Uma cousa seria levar a efeito a revolução de métodos políticos, nos sossegos do século dezenove, com uma ordem econômica estável e uma sociedade que embora julgada, ao tempo, tumultuária, hoje nos parece acadêmica e requintada como uma edição popular do século dezoito. E outra, concretizar, como estamos concretizando, o govêrno representativo, o voto livre e verdadeiro, em plena efervescência social, com a transformação econômica, a súbita participação de todos nos benefícios da civilização e a eclosão de seções novas, populares e inesperadas no conjunto de fôrças em operação na vida do país.

Esta é a contradição mais viva da cena contemporânea brasileira e que explica, em parte, algumas decepções que o movimento de 1945 já registra em sua marcha. Estamos a fazer a nossa revolução política. Restabelecemos as instituições livres, elegemos um congresso constituinte, votamos uma constituição e fundamos govêrnos livres em todos os estados e todos os municípios. Criamos, em todo o país, a autoridade impessoal da lei, restabelecemos a igualdade jurídica, restauramos a república, fundamos os partidos políticos nacionais e conseguimos que tôda essa nova aparelhagem funcionasse com o mínimo de acidente e de atrito, sem lançar mão, nem uma só vez, de remédios excepcionais. Se tudo isto fôsse feito no século XIX, ou no princípio dêste século, a obra política do país seria, por todos os padrões, considerável.
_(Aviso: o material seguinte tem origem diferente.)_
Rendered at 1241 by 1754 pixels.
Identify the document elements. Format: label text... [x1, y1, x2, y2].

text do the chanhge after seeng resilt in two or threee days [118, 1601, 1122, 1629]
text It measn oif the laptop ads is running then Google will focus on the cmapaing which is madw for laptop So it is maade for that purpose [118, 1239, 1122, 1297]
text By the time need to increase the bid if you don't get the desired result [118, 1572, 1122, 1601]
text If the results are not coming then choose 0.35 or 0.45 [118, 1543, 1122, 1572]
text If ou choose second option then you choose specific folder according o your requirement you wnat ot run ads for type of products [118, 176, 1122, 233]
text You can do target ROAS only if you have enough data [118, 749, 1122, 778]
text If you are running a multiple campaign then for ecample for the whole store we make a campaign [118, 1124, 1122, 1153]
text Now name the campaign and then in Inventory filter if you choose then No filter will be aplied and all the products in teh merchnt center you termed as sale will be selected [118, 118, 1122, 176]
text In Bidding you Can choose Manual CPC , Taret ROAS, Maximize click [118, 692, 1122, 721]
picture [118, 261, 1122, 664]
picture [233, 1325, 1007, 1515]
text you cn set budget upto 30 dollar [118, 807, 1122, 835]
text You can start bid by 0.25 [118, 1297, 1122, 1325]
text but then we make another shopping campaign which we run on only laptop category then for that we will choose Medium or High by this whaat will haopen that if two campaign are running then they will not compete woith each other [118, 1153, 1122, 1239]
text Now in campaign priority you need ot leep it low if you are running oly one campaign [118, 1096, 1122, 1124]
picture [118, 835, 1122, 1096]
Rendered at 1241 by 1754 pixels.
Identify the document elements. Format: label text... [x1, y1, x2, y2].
Mas, estamos a aprender e a iniciar a democracia política em pleno segundo quartel do século vinte, quando as fôrças econômicas e sociais deflagradas, originariamente, pela primeira guerra mundial e poderosamente fortalecidas pelo segundo cataclisma universal, exigem e impõem algo de mais profundo e radical que uma simples revolução política.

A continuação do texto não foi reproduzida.